▼

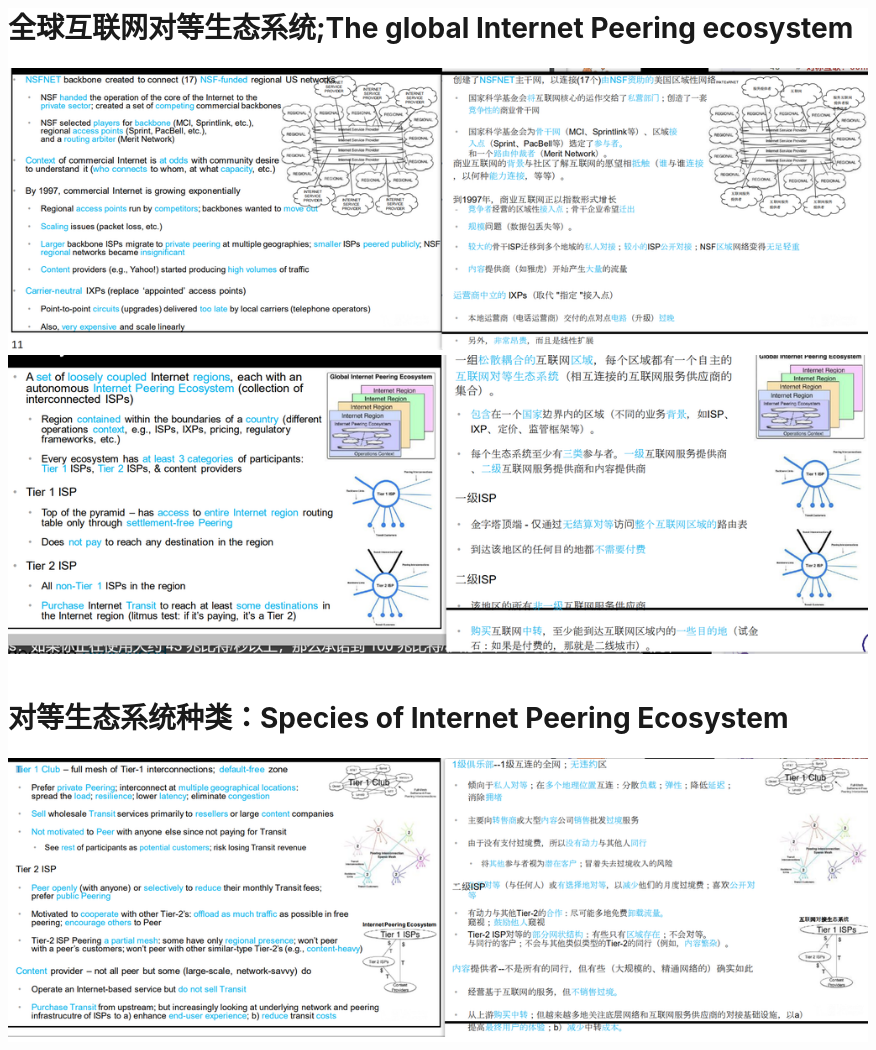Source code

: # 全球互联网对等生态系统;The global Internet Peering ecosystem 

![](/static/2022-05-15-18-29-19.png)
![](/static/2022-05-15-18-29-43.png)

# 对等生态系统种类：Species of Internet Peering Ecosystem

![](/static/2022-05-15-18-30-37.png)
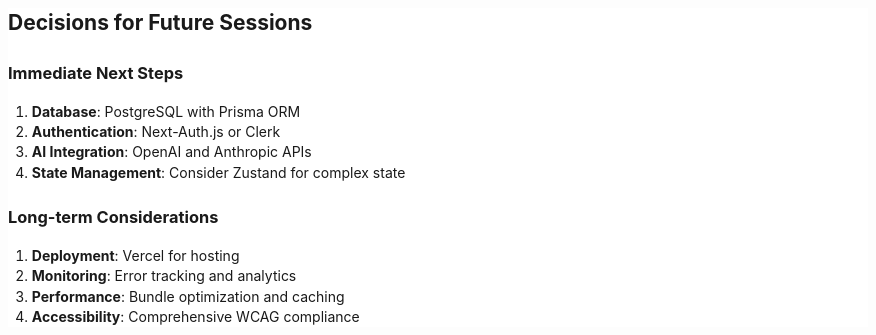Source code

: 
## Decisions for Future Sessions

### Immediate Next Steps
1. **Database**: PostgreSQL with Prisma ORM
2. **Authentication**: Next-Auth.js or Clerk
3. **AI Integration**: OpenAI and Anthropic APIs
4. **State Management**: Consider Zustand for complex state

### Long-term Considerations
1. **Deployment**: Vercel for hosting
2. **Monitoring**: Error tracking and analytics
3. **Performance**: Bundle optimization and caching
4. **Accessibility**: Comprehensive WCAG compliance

▲

Pick out the lines above containing the word "static", then copy them.

§ **ANSWER TO THE PROBLEM**:
![](/static/2022-05-15-18-29-19.png)
![](/static/2022-05-15-18-29-43.png)
![](/static/2022-05-15-18-30-37.png)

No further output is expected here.